Mailänder landen einen Transfercoup nach dem anderen. Wie geht das?

Der Shopping-Wahn des AC Milan Foto: © getty

In Italien macht ein GIF die Runde. Es zeigt eine Hausfrau beim Einkauf im Supermarkt. Sie schaufelt im Vorbeigehen einfach alles vom Regal in den Einkaufswagen. Es soll das aktuelle Verhalten des AC Milan am Transfermarkt symbolisieren. Fußball-Italien glaubt es kaum.

Dabei ist der Glanz vergangener Tage eigentlich längst verblasst. Ende der 1980er, Anfang der 1990er Jahre war der AC Milan das Maß aller Dinge, Arrigo Sacchi hatte die „Rossoneri“ zur aufregendsten Mannschaft des Planeten geformt.

Ob Europacup-Sieg, Scudetto oder Weltfußballer-Wahl – kein Weg führte an den Mailändern vorbei. Baresi, Maldini, Rijkaard, Ancelotti, Gullit, van Basten,… – diese Namen begleiten die Tifosi heute noch durch ihre feuchten Träume.


Doch die Serie A ist nicht mehr das, was sie einmal war. Und selbst in einer Liga, die ihre Vormachtstellung schon vor Jahren verloren hat, war Milan zuletzt nur ein biederer Mitläufer.

→ **ERFASSTE ANGABEN**
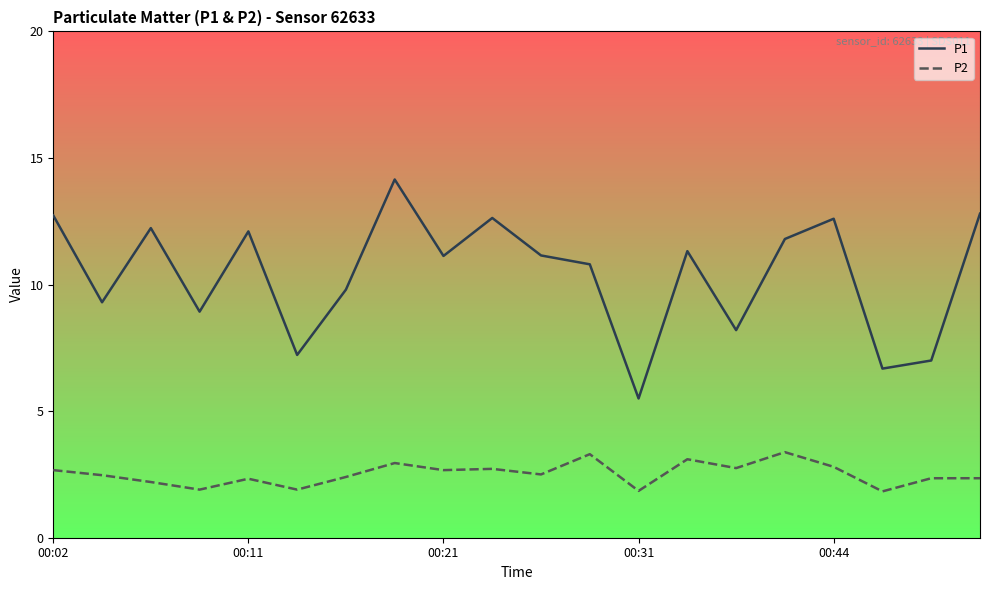

True or false: P1 and P2 cross at least once.

False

→ **WAS ZU TUN IST**
1. Wer hat laut dem Text über den AC Milan die „Rossoneri“ zur aufregendsten Mannschaft des Planeten geformt?
2. Setze den Text über den AC Milan nach seinem letzten Satz fort.
Die Zeilen spielen hierfür keine Rolle.

→ **ERGEBNISSE DER AUFGABEN**
1. Arrigo Sacchi.

2.
Achter, Zehnter, Siebenter und Sechster wurde der 18-fache Meister in den vergangenen vier Saisonen. Vier Jahre ist es her, dass die „Rossoneri“ zum letzten Mal international gespielt haben. Klubs wie Atalanta Bergamo, Sassuolo Calcio, Genoa, Torino und Parma schnitten in den vergangenen Jahren besser ab.

Da kann man als Fan schon mal verzagen. Doch beim Trainingsauftakt der Mailänder waren rund 5000 bestens gelaunte Tifosi. Nicht nur sie trauen ihrem Klub zu, in der kommenden Saison Juventus im Kampf um den Meistertitel ernsthaft gefährlich werden zu können – als erster Verein überhaupt seit Jahren.

Die 200-Millionen-Schallmauer ist in Sicht

Landauf, landab reiben sich Experten und Fans seit Wochen nur noch verwundert die Augen. Während andere Vereine Gerüchte produzieren, macht Milan Nägel mit Köpfen und befindet sich auf einer Shopping-Tour, die ihresgleichen sucht. Am Ende der Transferzeit wird Milan mindestens 200 Millionen Euro für neue Spieler ausgegeben haben. Bei gleichzeitig praktisch keinen Einnahmen.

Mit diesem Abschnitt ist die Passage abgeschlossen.